Una sugerencia presentada al cardenal decano de comunicar con antelación un tema para debatir y así poder preparar posibles intervenciones quedó sin respuesta. En resumen, los consistorios desde al menos hace ocho años terminaron sin ninguna forma de diálogo.
Pero el primado del sucesor de Pedro no excluye en absoluto un diálogo fraterno con los cardenales, quienes “tienen el deber de cooperar diligentemente con el Romano Pontífice” (canon 356). Cuanto más graves y urgentes son los problemas de gobierno pastoral, más necesario es el involucramiento del Colegio Cardenalicio.
Cuando Celestino V, dándose cuenta de las especiales circunstancias de su elección quiso renunciar al papado en 1294, lo hizo después de intensas conversaciones y con el consentimiento de sus electores.
Una concepción totalmente diferente de las relaciones entre el papa y los cardenales fue la de Benedicto XVI, quien -un caso único en la historia- renunció al papado por razones personales, sin el conocimiento del colegio de cardenales que lo había elegido.
Hasta Pablo VI, que aumentó el número de electores a 120, sólo había 70 electores. Este aumento del colegio electoral a casi el doble estuvo motivado por la intención de atender a la jerarquía de los países que estaban lejos de Roma y honrar a esas Iglesias con la púrpura romana.
La consecuencia inevitable fue que se crearon cardenales que no tenían experiencia de la Curia romana y, por lo tanto, de los problemas del gobierno pastoral de la Iglesia universal.
Todo esto tiene consecuencias graves, cuando estos cardenales de las periferias son llamados a la elección de un nuevo papa.
Muchos, si no la mayoría de los electores, no se conocen personalmente.
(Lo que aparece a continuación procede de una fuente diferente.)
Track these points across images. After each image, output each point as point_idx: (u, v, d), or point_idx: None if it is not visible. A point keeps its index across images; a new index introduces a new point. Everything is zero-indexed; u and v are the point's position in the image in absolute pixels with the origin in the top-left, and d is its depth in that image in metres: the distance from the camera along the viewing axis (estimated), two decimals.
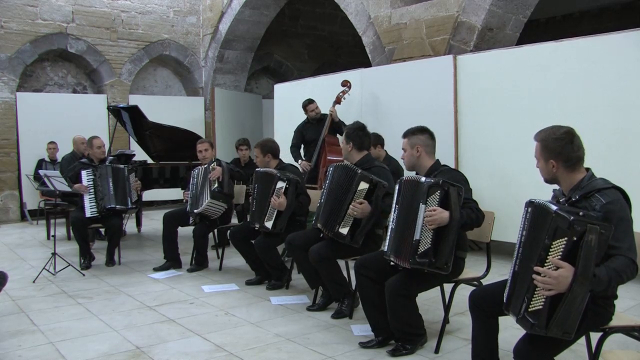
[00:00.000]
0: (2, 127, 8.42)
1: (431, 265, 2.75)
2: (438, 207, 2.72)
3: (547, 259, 2.02)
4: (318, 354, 3.07)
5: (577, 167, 2.25)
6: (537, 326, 2.03)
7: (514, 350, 2.21)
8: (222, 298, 4.21)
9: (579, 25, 10.22)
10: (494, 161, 5.33)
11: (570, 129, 2.27)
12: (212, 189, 4.87)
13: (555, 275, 1.98)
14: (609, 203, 2.09)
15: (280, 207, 4.15)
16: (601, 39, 4.64)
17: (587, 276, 1.96)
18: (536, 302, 2.05)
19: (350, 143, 3.67)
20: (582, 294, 1.98)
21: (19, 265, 5.42)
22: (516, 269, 2.18)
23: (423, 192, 2.77)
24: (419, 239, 2.76)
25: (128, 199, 5.33)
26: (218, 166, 4.95)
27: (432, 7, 6.36)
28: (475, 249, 5.54)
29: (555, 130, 2.28)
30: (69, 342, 3.27)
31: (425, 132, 3.09)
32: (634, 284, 4.11)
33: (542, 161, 2.31)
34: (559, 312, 1.99)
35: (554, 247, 2.01)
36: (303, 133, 6.30)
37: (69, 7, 8.90)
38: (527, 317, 2.06)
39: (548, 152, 2.27)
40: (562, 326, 2.00)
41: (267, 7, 9.43)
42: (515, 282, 2.18)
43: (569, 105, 4.75)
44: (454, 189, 2.75)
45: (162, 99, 10.03)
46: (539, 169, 2.36)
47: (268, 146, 4.57)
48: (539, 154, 2.32)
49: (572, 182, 2.25)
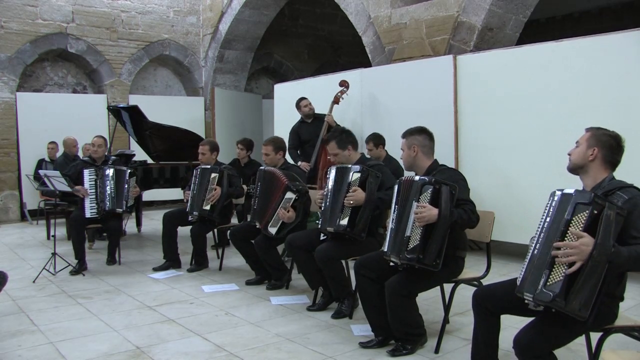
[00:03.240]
0: (2, 127, 8.42)
1: (419, 261, 2.77)
2: (428, 204, 2.77)
3: (568, 233, 2.08)
4: (318, 354, 3.07)
5: (610, 167, 2.33)
6: (557, 297, 2.03)
7: (514, 339, 2.21)
8: (222, 298, 4.21)
9: (579, 25, 10.23)
10: (494, 161, 5.32)
11: (620, 135, 2.38)
12: (204, 208, 4.88)
13: (577, 245, 2.02)
14: (632, 198, 2.16)
15: (288, 220, 4.15)
16: (601, 39, 4.64)
17: (606, 246, 2.01)
18: (556, 276, 2.07)
19: (349, 147, 3.70)
20: (601, 265, 2.03)
21: (19, 265, 5.42)
22: (535, 252, 2.18)
23: (416, 190, 2.85)
24: (409, 236, 2.82)
25: (123, 202, 5.25)
26: (219, 185, 4.92)
27: (432, 7, 6.36)
28: (475, 249, 5.54)
29: (609, 130, 2.38)
30: (69, 342, 3.27)
31: (423, 133, 3.13)
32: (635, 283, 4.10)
33: (583, 146, 2.33)
34: (579, 282, 2.02)
35: (575, 221, 2.08)
36: (299, 133, 6.31)
37: (69, 7, 8.91)
38: (545, 290, 2.07)
39: (596, 141, 2.32)
40: (580, 300, 2.02)
41: (267, 7, 9.43)
42: (532, 263, 2.18)
43: (569, 105, 4.75)
44: (447, 187, 2.79)
45: (162, 99, 10.03)
46: (571, 154, 2.38)
47: (281, 145, 4.56)
48: (585, 140, 2.34)
49: (596, 179, 2.31)
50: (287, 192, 4.15)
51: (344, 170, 3.59)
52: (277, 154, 4.51)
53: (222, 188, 4.93)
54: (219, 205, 4.94)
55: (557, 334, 2.15)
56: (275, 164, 4.50)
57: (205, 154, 5.18)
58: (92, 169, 5.25)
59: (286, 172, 4.33)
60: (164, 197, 9.10)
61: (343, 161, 3.71)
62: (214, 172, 4.95)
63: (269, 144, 4.53)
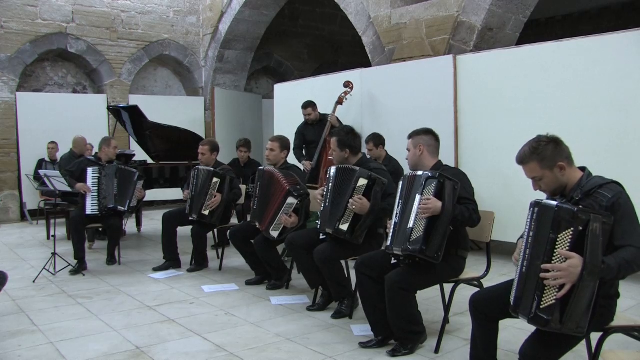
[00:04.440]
0: (2, 127, 8.42)
1: (422, 252, 2.78)
2: (432, 197, 2.80)
3: (555, 252, 2.02)
4: (318, 354, 3.07)
5: (574, 165, 2.28)
6: (552, 322, 2.00)
7: (520, 352, 2.19)
8: (222, 298, 4.21)
9: (579, 25, 10.23)
10: (494, 161, 5.32)
11: (540, 136, 2.29)
12: (203, 213, 4.86)
13: (565, 267, 1.98)
14: (615, 196, 2.11)
15: (292, 226, 4.14)
16: (601, 39, 4.64)
17: (596, 264, 1.97)
18: (548, 299, 2.03)
19: (347, 150, 3.66)
20: (593, 284, 1.99)
21: (19, 265, 5.42)
22: (524, 270, 2.14)
23: (420, 183, 2.89)
24: (412, 227, 2.84)
25: (127, 202, 5.25)
26: (220, 192, 4.89)
27: (432, 7, 6.36)
28: (475, 249, 5.54)
29: (535, 142, 2.29)
30: (69, 342, 3.27)
31: (429, 133, 3.21)
32: (634, 283, 4.11)
33: (547, 173, 2.25)
34: (572, 304, 1.99)
35: (560, 240, 2.02)
36: (304, 134, 6.33)
37: (69, 7, 8.90)
38: (540, 314, 2.03)
39: (551, 159, 2.23)
40: (575, 320, 1.99)
41: (267, 7, 9.43)
42: (523, 283, 2.14)
43: (569, 105, 4.75)
44: (450, 182, 2.85)
45: (162, 99, 10.03)
46: (542, 188, 2.31)
47: (287, 144, 4.55)
48: (540, 170, 2.26)
49: (573, 182, 2.25)
50: (288, 198, 4.12)
51: (349, 172, 3.53)
52: (282, 152, 4.50)
53: (222, 194, 4.91)
54: (218, 211, 4.93)
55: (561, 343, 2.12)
56: (277, 162, 4.49)
57: (205, 154, 5.17)
58: (96, 167, 5.25)
59: (285, 173, 4.32)
60: (164, 197, 9.09)
61: (340, 160, 3.68)
62: (216, 176, 4.89)
63: (276, 140, 4.52)
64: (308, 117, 6.21)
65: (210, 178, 4.90)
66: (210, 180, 4.89)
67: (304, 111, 6.22)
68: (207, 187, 4.89)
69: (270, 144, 4.52)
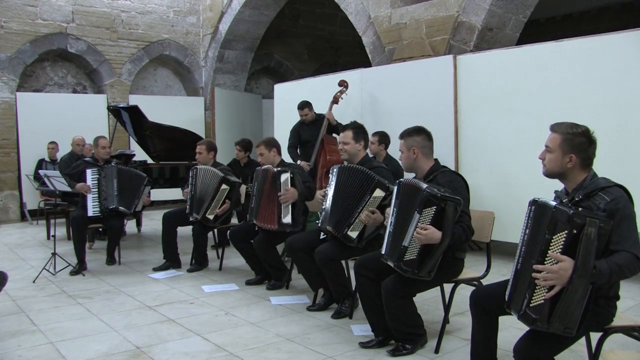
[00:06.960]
0: (2, 127, 8.42)
1: (413, 274, 2.77)
2: (431, 224, 2.69)
3: (548, 254, 2.03)
4: (318, 354, 3.07)
5: (589, 167, 2.24)
6: (539, 321, 2.03)
7: (514, 349, 2.21)
8: (222, 298, 4.21)
9: (579, 25, 10.22)
10: (494, 161, 5.32)
11: (588, 128, 2.24)
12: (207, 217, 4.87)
13: (556, 269, 2.00)
14: (614, 200, 2.09)
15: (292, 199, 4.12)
16: (601, 39, 4.65)
17: (587, 268, 1.97)
18: (537, 298, 2.06)
19: (362, 142, 3.65)
20: (582, 287, 1.99)
21: (19, 265, 5.42)
22: (518, 267, 2.17)
23: (421, 201, 2.73)
24: (407, 246, 2.76)
25: (133, 205, 5.26)
26: (228, 199, 4.89)
27: (432, 7, 6.36)
28: (475, 249, 5.54)
29: (576, 126, 2.23)
30: (69, 342, 3.27)
31: (421, 133, 3.06)
32: (634, 283, 4.11)
33: (558, 153, 2.22)
34: (560, 305, 2.00)
35: (554, 241, 2.03)
36: (300, 133, 6.31)
37: (69, 7, 8.90)
38: (528, 312, 2.07)
39: (571, 147, 2.20)
40: (564, 321, 2.01)
41: (267, 7, 9.43)
42: (517, 280, 2.17)
43: (569, 105, 4.74)
44: (452, 204, 2.68)
45: (162, 99, 10.03)
46: (544, 159, 2.29)
47: (272, 142, 4.54)
48: (558, 146, 2.22)
49: (576, 181, 2.24)
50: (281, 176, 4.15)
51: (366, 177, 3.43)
52: (270, 151, 4.45)
53: (231, 201, 4.92)
54: (223, 217, 4.95)
55: (555, 341, 2.13)
56: (272, 163, 4.48)
57: (202, 153, 5.17)
58: (95, 168, 5.23)
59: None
60: (164, 197, 9.09)
61: (352, 153, 3.61)
62: (225, 183, 4.84)
63: (260, 144, 4.51)
64: (305, 117, 6.21)
65: (219, 183, 4.86)
66: (219, 185, 4.86)
67: (301, 112, 6.21)
68: (214, 190, 4.86)
69: (257, 150, 4.53)
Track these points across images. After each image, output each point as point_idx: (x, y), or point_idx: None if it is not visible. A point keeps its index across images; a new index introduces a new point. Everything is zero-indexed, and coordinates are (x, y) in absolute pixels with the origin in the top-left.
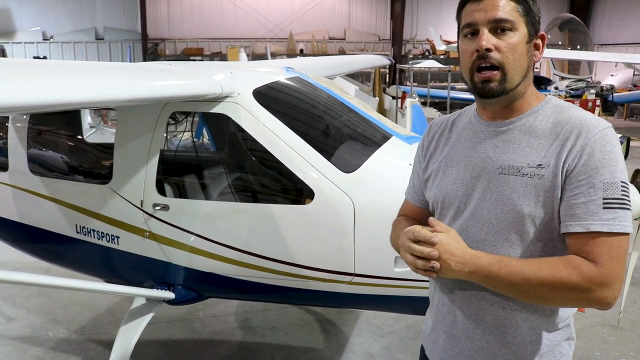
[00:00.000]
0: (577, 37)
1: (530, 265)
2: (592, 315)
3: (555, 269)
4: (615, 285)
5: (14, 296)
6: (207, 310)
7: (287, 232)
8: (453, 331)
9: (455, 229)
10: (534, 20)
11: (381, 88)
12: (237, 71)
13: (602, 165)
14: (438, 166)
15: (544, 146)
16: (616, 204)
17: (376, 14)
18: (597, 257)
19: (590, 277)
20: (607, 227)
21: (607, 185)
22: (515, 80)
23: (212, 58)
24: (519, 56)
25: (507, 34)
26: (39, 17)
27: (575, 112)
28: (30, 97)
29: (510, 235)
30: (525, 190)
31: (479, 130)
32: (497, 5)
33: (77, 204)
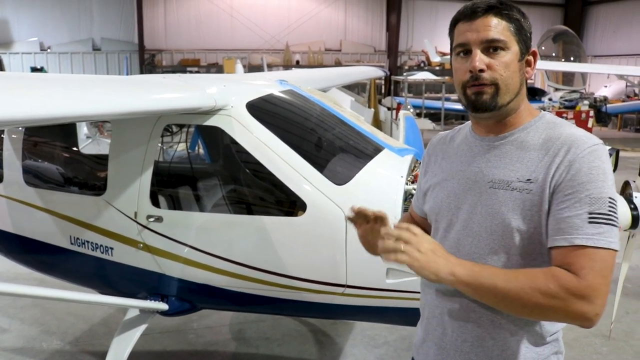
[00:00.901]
0: (570, 49)
1: (510, 271)
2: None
3: (534, 277)
4: (596, 300)
5: (8, 307)
6: (202, 322)
7: (280, 243)
8: (442, 343)
9: (449, 242)
10: (525, 38)
11: (376, 99)
12: (231, 84)
13: (589, 180)
14: (435, 180)
15: (533, 161)
16: (602, 219)
17: (372, 26)
18: (579, 269)
19: (568, 287)
20: (591, 241)
21: (593, 200)
22: (507, 97)
23: (209, 69)
24: (511, 74)
25: (499, 53)
26: (36, 27)
27: (567, 129)
28: (24, 112)
29: (499, 248)
30: (514, 204)
31: (473, 145)
32: (489, 25)
33: (72, 215)
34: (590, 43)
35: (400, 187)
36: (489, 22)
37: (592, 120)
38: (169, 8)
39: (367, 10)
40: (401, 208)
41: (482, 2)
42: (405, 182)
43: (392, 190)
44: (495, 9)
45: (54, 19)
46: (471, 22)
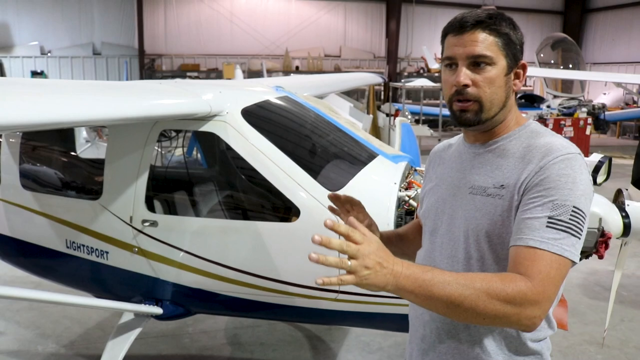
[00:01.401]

Sin embargo, están allí para elegir entre uno de ellos al papa. Es claro que esta situación facilita las operaciones de los grupos o clases de cardenales para favorecer a uno de sus candidatos. En esta situación, no se puede excluir el peligro de simonía en sus diversas formas.
Para terminar, me parece que merece una seria reflexión la idea de limitar el derecho de voto en el cónclave, por ejemplo, a los cardenales residentes en Roma, mientras que los demás, también cardenales, podrían compartir el “estatus” de cardenales mayores de 80 años.
En definitiva, parece deseable que se actualice el oficio y la competencia del Colegio de Cardenales.